So why do some moisturizers have price tags with three and four digits?
Exposure: A big portion of the cost is due to advertising and marketing. Celebrities who appear in ads can earn million-dollar paychecks to be the face of a product -- Courtney Cox and Cate Blanchett don't pose for photo shoots or film commercials for free. Then, these companies shell out six and seven figure sums to place the ads in national magazines or on prime time TV. All of these expenses increase the bottom line without doing a thing to plump up your fine lines.
Ingredients: You're also paying for ingredients that are touted as exotic, rare, and allegedly difficult to harvest (think platinum, caviar, Arctic berries, and water from Mt. Fiji). While these items may feel luxurious and have some benefits, they are largely unproven in independent research.

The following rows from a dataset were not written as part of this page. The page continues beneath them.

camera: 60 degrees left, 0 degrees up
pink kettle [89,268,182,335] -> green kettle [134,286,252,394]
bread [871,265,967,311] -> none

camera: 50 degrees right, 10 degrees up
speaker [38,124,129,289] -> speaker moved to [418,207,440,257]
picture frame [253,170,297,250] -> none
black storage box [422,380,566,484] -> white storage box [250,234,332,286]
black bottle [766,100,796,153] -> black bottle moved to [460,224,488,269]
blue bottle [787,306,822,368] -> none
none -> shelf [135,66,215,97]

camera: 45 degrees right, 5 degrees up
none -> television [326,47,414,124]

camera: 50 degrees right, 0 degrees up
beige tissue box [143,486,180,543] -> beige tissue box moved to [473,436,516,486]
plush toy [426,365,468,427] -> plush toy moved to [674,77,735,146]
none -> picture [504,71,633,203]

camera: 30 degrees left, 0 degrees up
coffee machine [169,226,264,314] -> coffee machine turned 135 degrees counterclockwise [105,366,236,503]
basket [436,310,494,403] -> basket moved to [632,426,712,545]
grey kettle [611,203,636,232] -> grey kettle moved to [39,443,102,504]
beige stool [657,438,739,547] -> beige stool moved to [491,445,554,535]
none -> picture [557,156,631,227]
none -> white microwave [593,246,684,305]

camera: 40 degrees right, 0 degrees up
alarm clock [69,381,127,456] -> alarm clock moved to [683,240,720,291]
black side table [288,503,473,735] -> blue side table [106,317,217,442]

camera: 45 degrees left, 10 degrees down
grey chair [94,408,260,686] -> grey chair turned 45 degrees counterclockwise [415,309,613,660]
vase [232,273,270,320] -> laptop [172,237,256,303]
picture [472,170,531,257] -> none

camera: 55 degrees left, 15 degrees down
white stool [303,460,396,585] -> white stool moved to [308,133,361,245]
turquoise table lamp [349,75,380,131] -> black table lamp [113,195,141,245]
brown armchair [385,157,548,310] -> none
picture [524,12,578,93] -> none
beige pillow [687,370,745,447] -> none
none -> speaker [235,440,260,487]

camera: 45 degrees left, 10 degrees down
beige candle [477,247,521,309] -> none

These ingredients may have some efficacy in their pricey products but usually aren't more effective than budget brands with proven science to back up their cheaper formulas.
I've done research testing many brands across a range of price points, so I have first-hand evidence that the mass market brands (such as Dove and Aveeno) spend hundreds of hours, and usually thousands if not millions of dollars, on science to support their product's claims. This is one instance where you don't get what you pay for. Instead, you usually get more than you bargained for when you opt for the cheaper creams.
If you are thinking, "She has stock in CVS or one of these drugstore brands," think again. Rather, I am a salaried Professor of Dermatology at the University of Miami who adores skincare products, so I spend my working hours studying them because I enjoy it. In addition, I like a bargain as much as the next person!